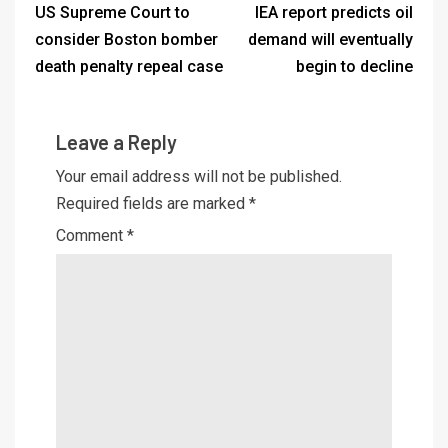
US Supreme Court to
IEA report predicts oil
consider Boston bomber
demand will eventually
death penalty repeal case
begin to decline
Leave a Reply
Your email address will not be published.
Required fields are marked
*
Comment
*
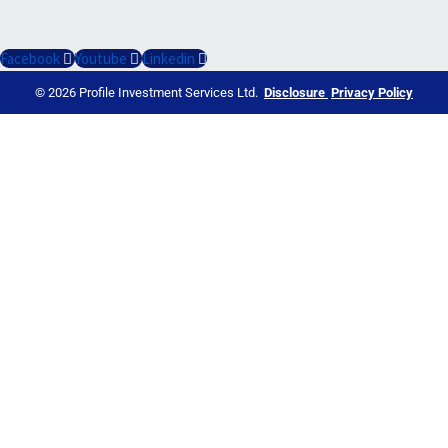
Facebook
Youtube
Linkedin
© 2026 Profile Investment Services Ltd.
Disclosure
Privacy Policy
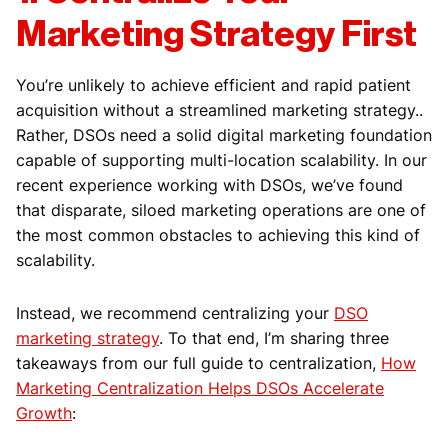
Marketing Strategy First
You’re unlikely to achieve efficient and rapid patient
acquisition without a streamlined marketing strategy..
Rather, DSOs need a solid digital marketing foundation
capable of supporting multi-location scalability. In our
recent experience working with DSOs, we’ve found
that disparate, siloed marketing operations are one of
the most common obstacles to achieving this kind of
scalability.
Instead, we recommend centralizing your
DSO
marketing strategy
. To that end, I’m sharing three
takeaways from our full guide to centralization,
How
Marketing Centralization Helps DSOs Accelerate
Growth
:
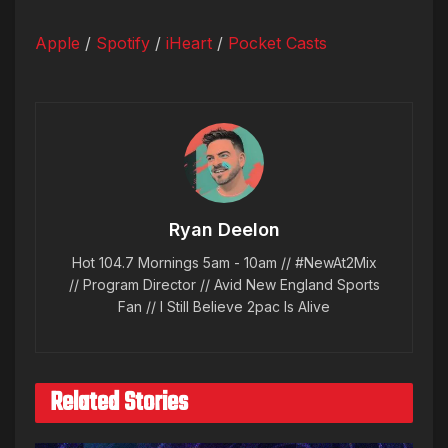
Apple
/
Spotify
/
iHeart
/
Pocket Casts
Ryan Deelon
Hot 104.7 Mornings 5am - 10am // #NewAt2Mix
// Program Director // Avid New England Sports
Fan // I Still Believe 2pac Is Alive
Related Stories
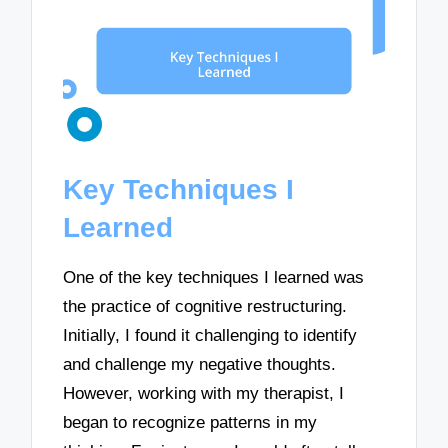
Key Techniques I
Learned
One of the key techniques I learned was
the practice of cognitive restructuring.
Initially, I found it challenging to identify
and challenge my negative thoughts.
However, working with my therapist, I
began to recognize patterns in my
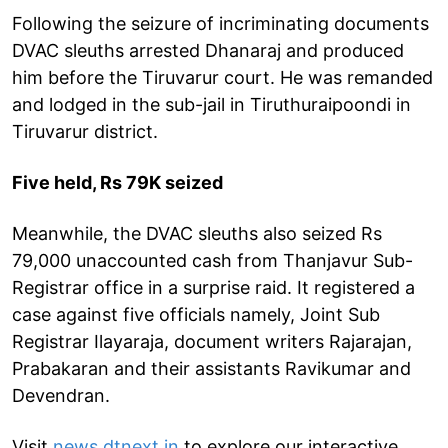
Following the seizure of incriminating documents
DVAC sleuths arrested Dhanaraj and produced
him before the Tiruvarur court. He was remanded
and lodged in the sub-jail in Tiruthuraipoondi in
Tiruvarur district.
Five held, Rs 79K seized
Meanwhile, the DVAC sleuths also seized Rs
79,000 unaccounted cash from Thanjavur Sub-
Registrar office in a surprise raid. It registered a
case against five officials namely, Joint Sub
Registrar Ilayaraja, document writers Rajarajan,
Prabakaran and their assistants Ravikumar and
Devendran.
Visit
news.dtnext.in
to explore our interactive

Problem requirements
Please repeat the listing precisely, excluding the pictures it contains.

Solution to the exercise
US Supreme Court to
IEA report predicts oil
consider Boston bomber
demand will eventually
death penalty repeal case
begin to decline
Leave a Reply
Your email address will not be published.
Required fields are marked
*
Comment
*
Facebook
Youtube
Linkedin
© 2026 Profile Investment Services Ltd.
Disclosure
Privacy Policy
Marketing Strategy First
You’re unlikely to achieve efficient and rapid patient
acquisition without a streamlined marketing strategy..
Rather, DSOs need a solid digital marketing foundation
capable of supporting multi-location scalability. In our
recent experience working with DSOs, we’ve found
that disparate, siloed marketing operations are one of
the most common obstacles to achieving this kind of
scalability.
Instead, we recommend centralizing your
DSO
marketing strategy
. To that end, I’m sharing three
takeaways from our full guide to centralization,
How
Marketing Centralization Helps DSOs Accelerate
Growth
:
Apple
/
Spotify
/
iHeart
/
Pocket Casts
Ryan Deelon
Hot 104.7 Mornings 5am - 10am // #NewAt2Mix
// Program Director // Avid New England Sports
Fan // I Still Believe 2pac Is Alive
Related Stories
Key Techniques I
Learned
One of the key techniques I learned was
the practice of cognitive restructuring.
Initially, I found it challenging to identify
and challenge my negative thoughts.
However, working with my therapist, I
began to recognize patterns in my
Following the seizure of incriminating documents
DVAC sleuths arrested Dhanaraj and produced
him before the Tiruvarur court. He was remanded
and lodged in the sub-jail in Tiruthuraipoondi in
Tiruvarur district.
Five held, Rs 79K seized
Meanwhile, the DVAC sleuths also seized Rs
79,000 unaccounted cash from Thanjavur Sub-
Registrar office in a surprise raid. It registered a
case against five officials namely, Joint Sub
Registrar Ilayaraja, document writers Rajarajan,
Prabakaran and their assistants Ravikumar and
Devendran.
Visit
news.dtnext.in
to explore our interactive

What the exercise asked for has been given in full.